PLATE XI.
THE IDLE 'PRENTICE EXECUTED AT TYBURN.
"When fear cometh as desolation, and their destruction cometh as a whirlwind: when distress cometh upon them, then they shall call upon God, but He will not answer."—Proverbs i. 27, 28.
INDUSTRY AND IDLENESS, PLATE XI.
After a life of sloth, wretchedness, and vice, the career of our degraded character terminates at Tyburn. His pale and ghastly look denotes the remorse and horror of his mind; and it must embitter his last moments to hear a Grub Street orator proclaim his dying speech. The ordinary of Newgate leads the procession, but the criminal's spiritual concerns are left to an enthusiastic follower of John Wesley, who zealously exhorts him to repentance.[167] On the right side of the print we see his afflicted mother: her coming to view this dreadful spectacle does not seem consonant to strict propriety, but there have been similar examples. In a cart above her is a curious trio of females; an old beldam, who might have been Sam. Foote's model for Mother Cole, breathing out a pious ejaculation, and swallowing a bumper of spirits at the same moment; a young woman taking a glass from beneath, and a third dissuading a fellow from ascending the vehicle.
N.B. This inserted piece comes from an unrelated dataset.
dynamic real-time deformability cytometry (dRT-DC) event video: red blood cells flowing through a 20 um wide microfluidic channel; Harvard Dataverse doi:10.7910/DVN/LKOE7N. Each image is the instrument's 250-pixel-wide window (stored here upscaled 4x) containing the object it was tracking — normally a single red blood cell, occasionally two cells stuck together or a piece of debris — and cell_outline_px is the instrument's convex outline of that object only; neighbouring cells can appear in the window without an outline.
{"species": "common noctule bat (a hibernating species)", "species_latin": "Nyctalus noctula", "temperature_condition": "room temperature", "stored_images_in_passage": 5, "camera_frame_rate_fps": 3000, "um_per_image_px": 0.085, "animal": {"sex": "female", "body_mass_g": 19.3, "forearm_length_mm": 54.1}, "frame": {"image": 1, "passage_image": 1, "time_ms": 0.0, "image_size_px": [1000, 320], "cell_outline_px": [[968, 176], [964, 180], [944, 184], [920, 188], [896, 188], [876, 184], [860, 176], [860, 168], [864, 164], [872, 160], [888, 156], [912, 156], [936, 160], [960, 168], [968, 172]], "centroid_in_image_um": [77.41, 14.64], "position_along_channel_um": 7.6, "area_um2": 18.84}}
While a vendor of gingerbread[168] expatiates on the excellence of his delicious cakes, a minor pickpocket purloins his handkerchief. A female grimalkin, enraged at a man oversetting her orange-barrow, is literally tearing his eyes out. To show the reverence which an English mob have for anything that bears the appearance of religion, and the effects which this exhibition has upon their minds, an inmate of St. Giles' seizes a dog by the tail, and is on the point of throwing it at the Methodist parson. A female pugilist, near the centre of the print, is so earnest in punishing a fellow who has offended her, that she neglects her child, which, lying on the ground, is probably destined to be crushed to death. A tall butcher has suspended an old legal periwig on the end of his cudgel: in this, the artist might intend to display an emblem of the sanguinary complexion which marks our courts of justice.[169] The porter, with his pipe; a cripple; the soldier sunk knee-deep in a bog, and two boys laughing at him, are well imagined. Among the figures in the background, we must not overlook a gentleman emphatically called the "Finisher of the law," who sedately smokes his best Virginia upon the gallows.
A carrier pigeon is despatched at the time the criminal arrives at Tyburn.[170] Two initials on the coffin, not having been reversed from the original drawing, are wrong in the print; I. T. instead of T. I.
In the background we have a view of Highgate and Hampstead hills.